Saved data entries
..........

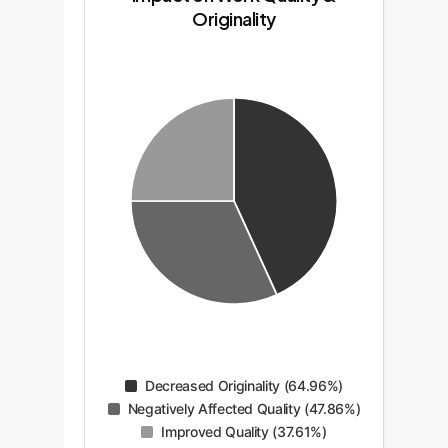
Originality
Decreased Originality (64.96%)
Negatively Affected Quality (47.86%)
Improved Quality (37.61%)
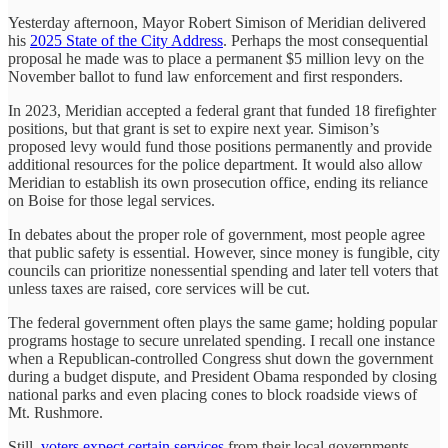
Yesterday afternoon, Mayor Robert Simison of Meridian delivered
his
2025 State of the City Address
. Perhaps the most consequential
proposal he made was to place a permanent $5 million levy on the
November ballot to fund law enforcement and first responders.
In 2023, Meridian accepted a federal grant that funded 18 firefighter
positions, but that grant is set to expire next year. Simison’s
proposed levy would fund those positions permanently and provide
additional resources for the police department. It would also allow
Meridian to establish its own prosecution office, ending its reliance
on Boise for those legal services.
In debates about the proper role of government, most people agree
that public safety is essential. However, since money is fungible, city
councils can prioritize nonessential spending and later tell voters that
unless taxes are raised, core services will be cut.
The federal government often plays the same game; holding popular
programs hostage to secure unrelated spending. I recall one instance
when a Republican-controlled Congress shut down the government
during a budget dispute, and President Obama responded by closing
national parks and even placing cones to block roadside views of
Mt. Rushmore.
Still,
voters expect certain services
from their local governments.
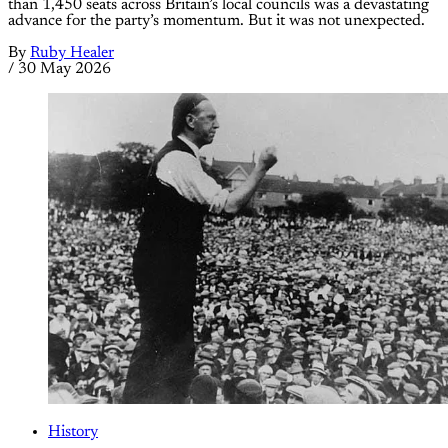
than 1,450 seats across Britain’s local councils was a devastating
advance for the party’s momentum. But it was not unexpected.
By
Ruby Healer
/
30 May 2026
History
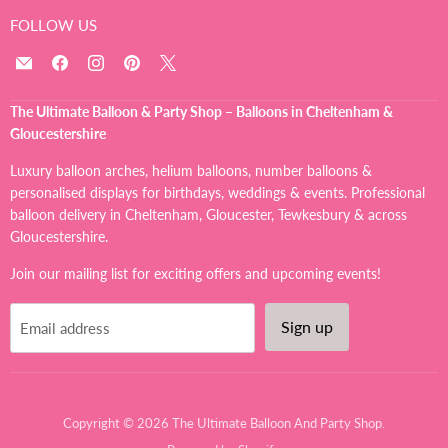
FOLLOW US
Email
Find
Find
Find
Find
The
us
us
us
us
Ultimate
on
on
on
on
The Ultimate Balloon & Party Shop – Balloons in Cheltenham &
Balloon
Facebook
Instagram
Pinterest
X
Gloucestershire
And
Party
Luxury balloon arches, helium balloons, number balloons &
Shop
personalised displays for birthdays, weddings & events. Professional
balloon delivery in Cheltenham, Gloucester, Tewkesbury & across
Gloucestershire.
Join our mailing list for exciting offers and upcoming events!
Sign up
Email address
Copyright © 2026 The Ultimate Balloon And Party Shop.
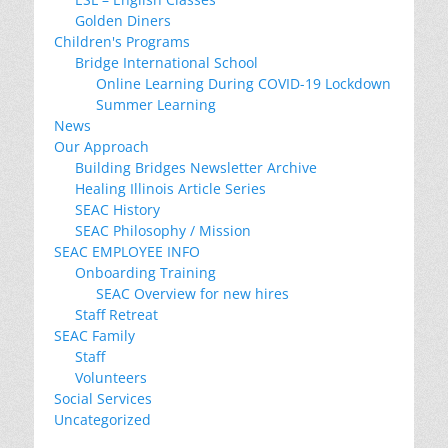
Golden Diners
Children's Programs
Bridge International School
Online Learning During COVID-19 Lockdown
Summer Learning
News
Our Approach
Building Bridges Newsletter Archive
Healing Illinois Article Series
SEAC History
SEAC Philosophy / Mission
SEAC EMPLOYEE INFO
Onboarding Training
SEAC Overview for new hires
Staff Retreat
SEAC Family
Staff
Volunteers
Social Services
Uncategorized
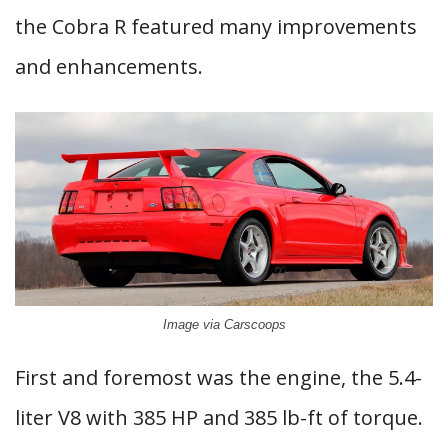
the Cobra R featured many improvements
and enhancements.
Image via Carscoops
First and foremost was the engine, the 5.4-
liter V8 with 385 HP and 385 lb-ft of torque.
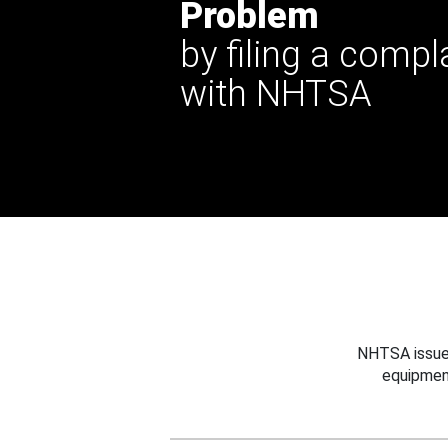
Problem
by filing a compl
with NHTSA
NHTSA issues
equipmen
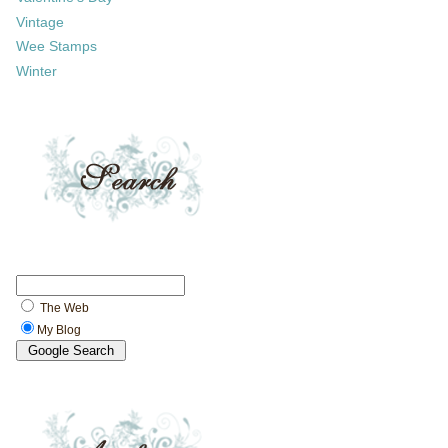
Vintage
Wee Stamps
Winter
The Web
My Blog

..........

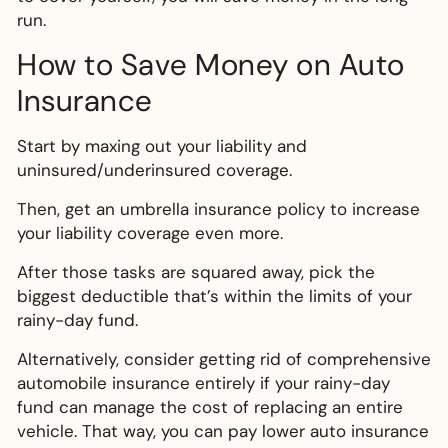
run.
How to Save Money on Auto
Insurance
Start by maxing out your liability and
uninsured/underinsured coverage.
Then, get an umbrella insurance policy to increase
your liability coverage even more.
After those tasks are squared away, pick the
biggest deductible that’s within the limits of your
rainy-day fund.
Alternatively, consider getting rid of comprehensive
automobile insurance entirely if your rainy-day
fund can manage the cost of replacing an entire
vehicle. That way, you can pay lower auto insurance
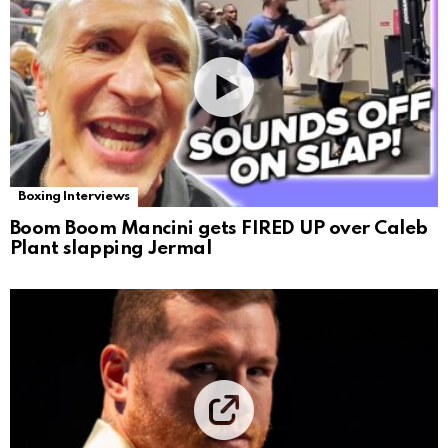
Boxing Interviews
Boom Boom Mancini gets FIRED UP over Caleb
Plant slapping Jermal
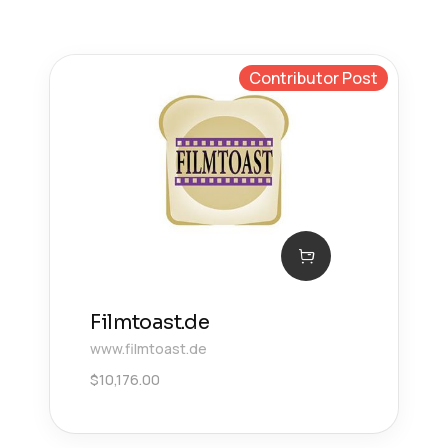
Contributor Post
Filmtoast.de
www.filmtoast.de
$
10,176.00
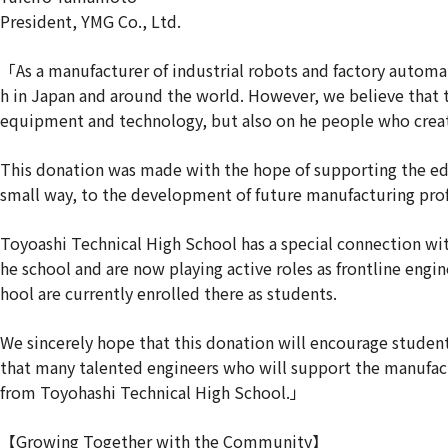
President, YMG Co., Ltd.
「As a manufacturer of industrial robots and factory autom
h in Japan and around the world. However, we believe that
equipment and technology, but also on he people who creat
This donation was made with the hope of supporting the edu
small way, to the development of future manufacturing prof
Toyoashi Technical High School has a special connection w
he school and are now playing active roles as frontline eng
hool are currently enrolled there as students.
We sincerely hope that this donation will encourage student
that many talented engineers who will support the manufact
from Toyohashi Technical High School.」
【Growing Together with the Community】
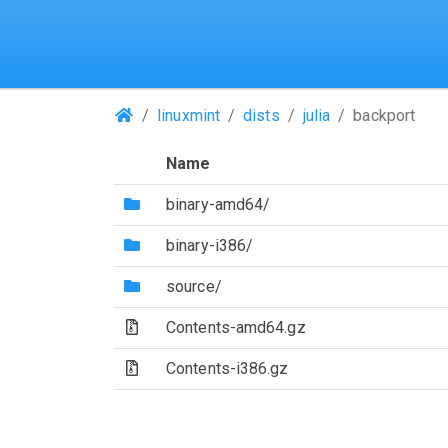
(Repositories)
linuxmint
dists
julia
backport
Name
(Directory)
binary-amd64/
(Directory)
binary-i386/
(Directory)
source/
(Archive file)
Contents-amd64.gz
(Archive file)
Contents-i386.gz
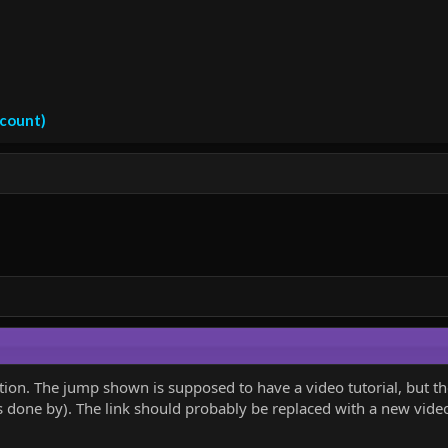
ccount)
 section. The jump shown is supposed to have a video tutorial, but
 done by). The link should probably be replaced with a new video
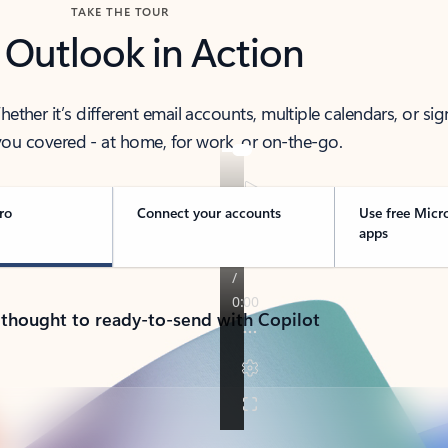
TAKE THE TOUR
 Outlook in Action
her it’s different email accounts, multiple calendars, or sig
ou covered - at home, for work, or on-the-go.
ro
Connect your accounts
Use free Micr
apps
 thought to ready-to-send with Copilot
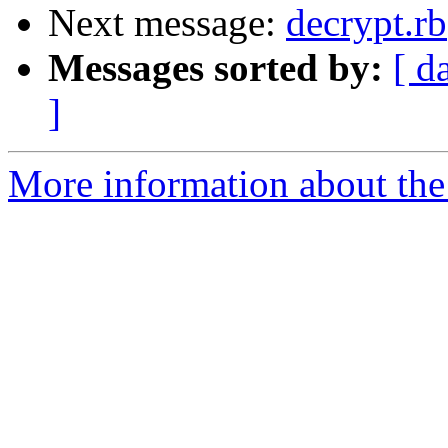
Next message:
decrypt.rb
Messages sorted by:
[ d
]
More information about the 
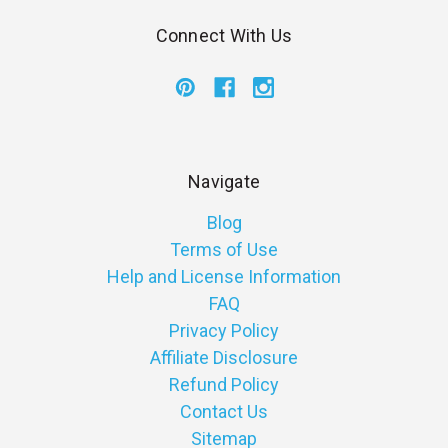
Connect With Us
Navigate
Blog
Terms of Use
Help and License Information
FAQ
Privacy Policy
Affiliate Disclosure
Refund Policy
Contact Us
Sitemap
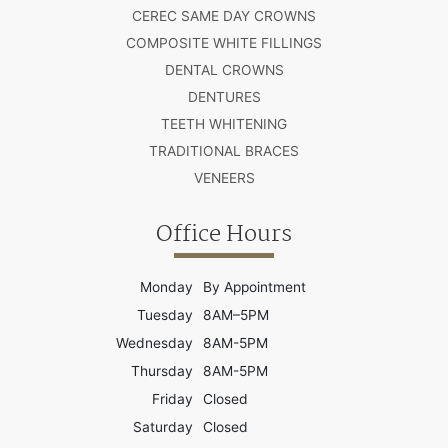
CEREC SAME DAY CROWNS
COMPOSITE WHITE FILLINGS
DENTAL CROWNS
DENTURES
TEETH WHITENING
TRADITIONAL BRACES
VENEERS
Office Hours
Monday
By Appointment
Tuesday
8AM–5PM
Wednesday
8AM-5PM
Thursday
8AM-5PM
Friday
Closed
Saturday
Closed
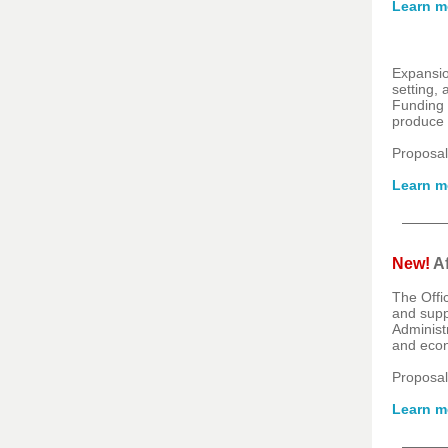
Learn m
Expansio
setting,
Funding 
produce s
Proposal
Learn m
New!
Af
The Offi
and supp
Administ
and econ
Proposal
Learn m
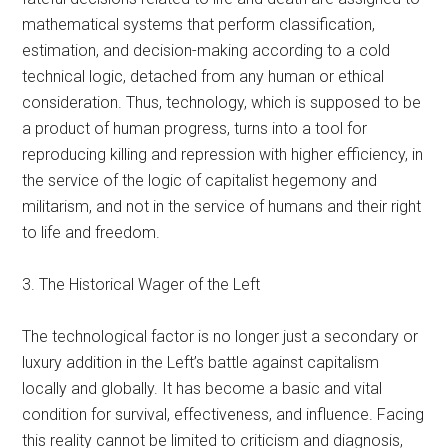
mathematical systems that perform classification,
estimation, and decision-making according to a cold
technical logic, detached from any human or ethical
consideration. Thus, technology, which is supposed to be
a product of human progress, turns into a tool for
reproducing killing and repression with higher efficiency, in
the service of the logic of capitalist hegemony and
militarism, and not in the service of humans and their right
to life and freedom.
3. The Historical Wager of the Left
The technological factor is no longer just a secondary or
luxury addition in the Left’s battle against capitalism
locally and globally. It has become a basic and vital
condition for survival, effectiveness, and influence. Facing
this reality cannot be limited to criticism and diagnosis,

..........

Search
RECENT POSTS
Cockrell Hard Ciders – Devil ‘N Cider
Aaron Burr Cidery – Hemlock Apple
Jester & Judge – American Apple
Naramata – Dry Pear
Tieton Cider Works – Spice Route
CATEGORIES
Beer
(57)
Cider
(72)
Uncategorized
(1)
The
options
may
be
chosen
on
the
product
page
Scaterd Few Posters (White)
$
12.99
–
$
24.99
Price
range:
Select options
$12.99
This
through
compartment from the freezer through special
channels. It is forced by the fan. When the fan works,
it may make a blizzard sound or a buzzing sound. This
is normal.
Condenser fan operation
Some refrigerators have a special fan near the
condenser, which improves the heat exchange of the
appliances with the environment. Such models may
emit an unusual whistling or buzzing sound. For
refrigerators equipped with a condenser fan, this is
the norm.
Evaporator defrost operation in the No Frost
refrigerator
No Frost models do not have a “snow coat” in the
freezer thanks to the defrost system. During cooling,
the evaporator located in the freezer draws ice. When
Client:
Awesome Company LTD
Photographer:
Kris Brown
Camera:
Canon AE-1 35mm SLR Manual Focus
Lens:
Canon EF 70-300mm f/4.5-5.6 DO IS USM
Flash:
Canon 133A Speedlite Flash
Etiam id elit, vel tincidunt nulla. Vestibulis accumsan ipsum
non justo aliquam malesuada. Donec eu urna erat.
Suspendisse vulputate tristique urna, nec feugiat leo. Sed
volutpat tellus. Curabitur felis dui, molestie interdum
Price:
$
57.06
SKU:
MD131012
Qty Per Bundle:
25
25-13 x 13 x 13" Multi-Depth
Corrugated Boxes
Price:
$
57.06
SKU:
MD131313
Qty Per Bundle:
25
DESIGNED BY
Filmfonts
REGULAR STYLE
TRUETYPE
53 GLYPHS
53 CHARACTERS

..........

Instructions to follow - Retype the lines above exactly as they appear, from the line containing "Start by maxing out your liability and" through the line containing "and factory autom", and leave out any pictures.

Task answer -
Start by maxing out your liability and
uninsured/underinsured coverage.
Then, get an umbrella insurance policy to increase
your liability coverage even more.
After those tasks are squared away, pick the
biggest deductible that’s within the limits of your
rainy-day fund.
Alternatively, consider getting rid of comprehensive
automobile insurance entirely if your rainy-day
fund can manage the cost of replacing an entire
vehicle. That way, you can pay lower auto insurance
Boxing Interviews
Boom Boom Mancini gets FIRED UP over Caleb
Plant slapping Jermal
Contributor Post
Filmtoast.de
www.filmtoast.de
$
10,176.00
President, YMG Co., Ltd.
「As a manufacturer of industrial robots and factory autom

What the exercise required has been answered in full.